Copy each line of the data below in which the word "pencil" can be found.
START RECORDS PROVIDED
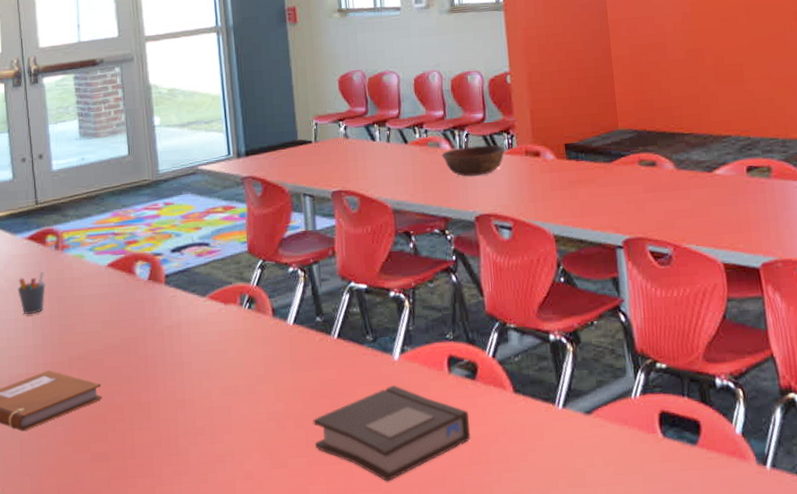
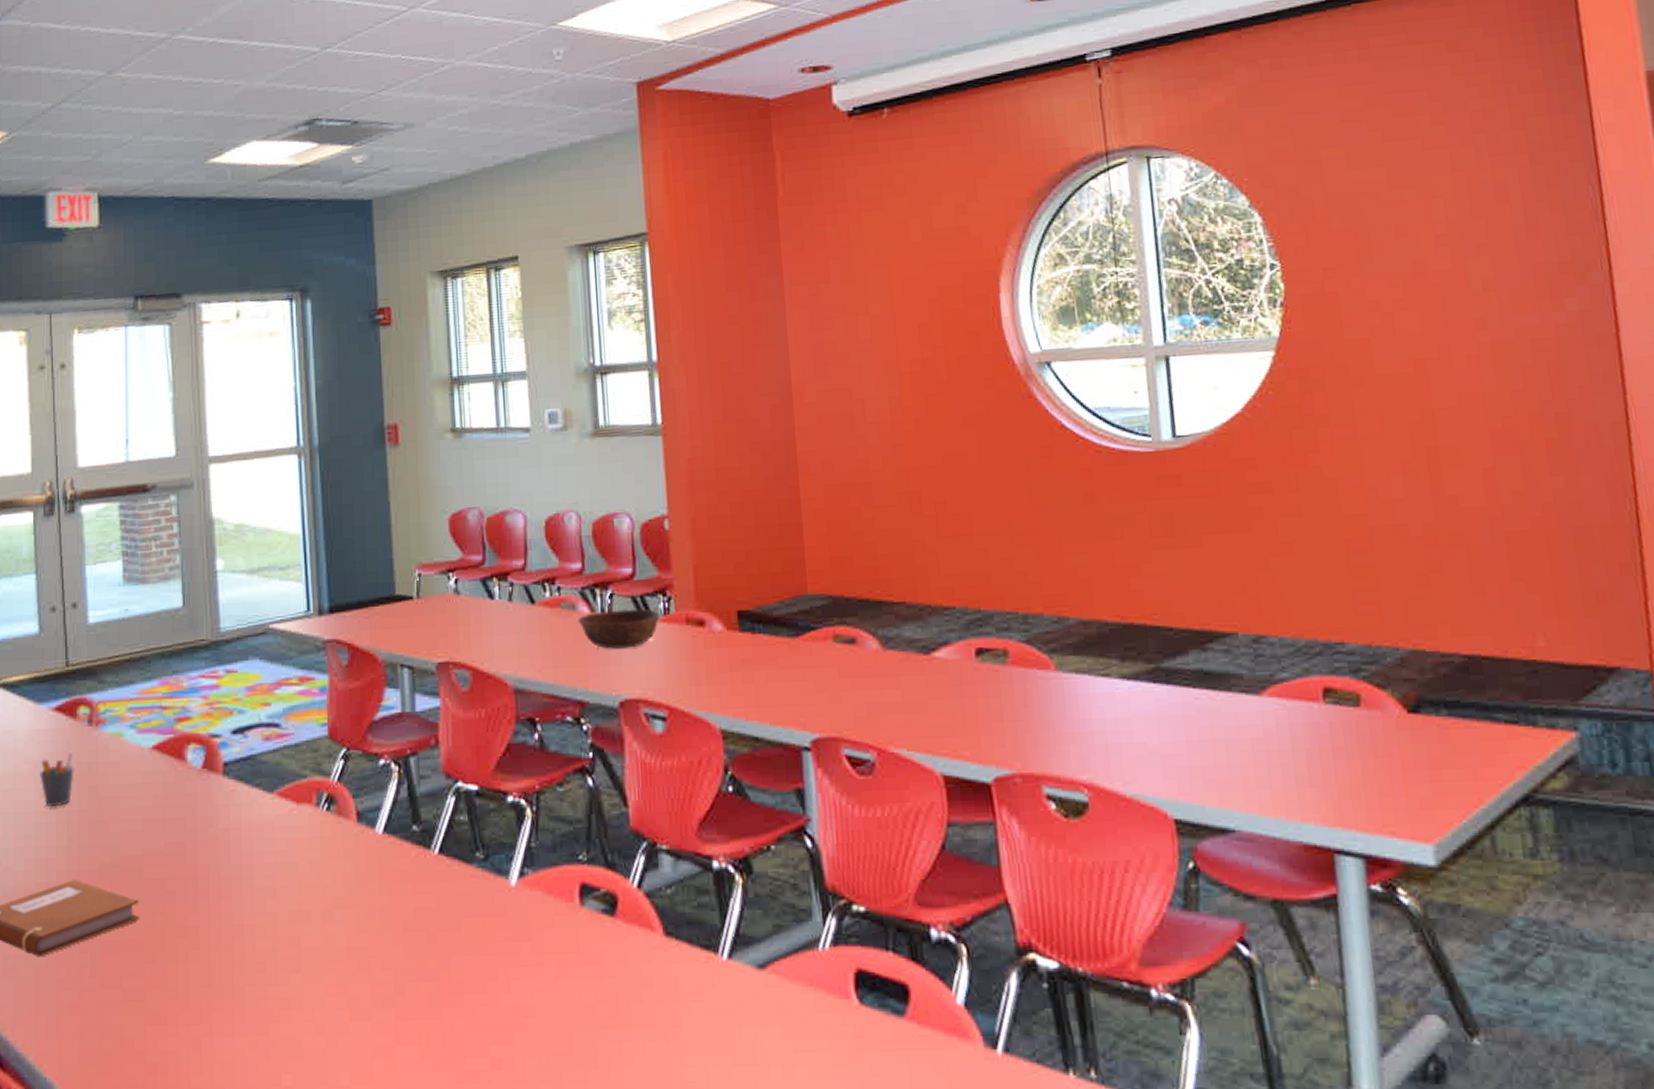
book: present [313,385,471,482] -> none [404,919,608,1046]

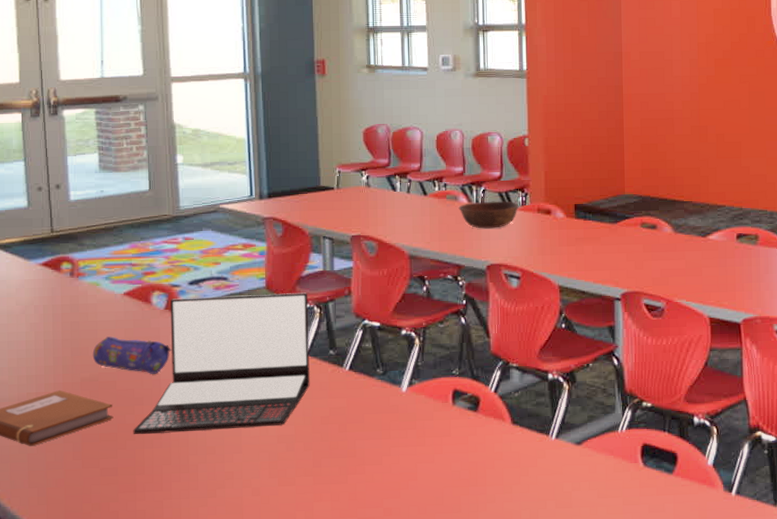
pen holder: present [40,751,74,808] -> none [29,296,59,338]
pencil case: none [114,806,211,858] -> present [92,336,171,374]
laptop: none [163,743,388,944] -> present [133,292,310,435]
END RECORDS PROVIDED
START RECORDS PROVIDED
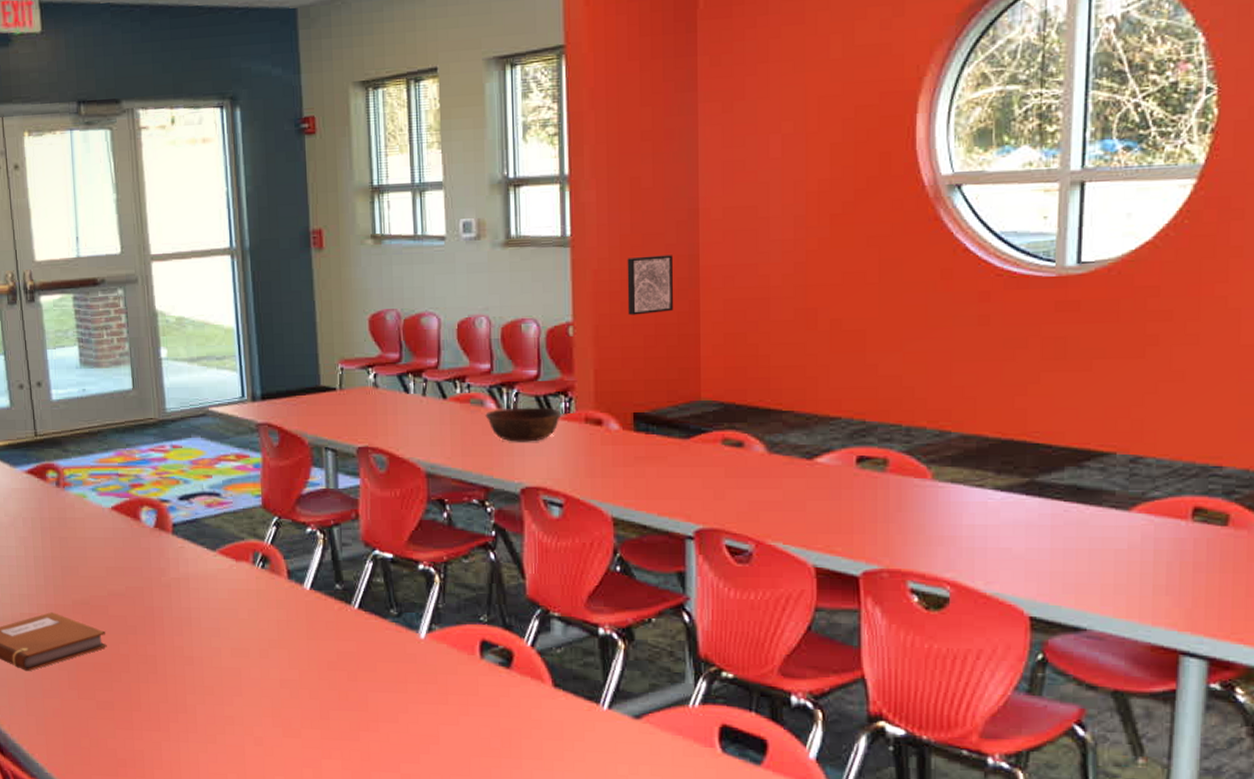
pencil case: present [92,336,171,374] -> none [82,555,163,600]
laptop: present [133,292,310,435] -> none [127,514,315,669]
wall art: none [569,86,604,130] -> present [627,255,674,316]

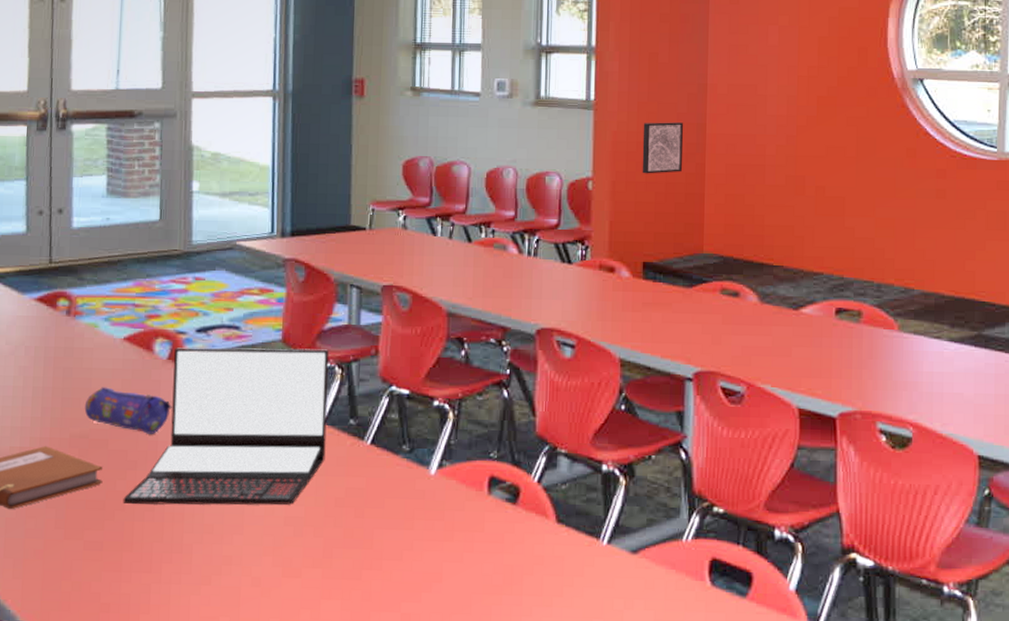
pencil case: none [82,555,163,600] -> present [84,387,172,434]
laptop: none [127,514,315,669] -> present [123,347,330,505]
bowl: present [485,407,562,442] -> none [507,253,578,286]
END RECORDS PROVIDED
-- ANSWER FOR THE TASK --
pencil case: none [114,806,211,858] -> present [92,336,171,374]
pencil case: present [92,336,171,374] -> none [82,555,163,600]
pencil case: none [82,555,163,600] -> present [84,387,172,434]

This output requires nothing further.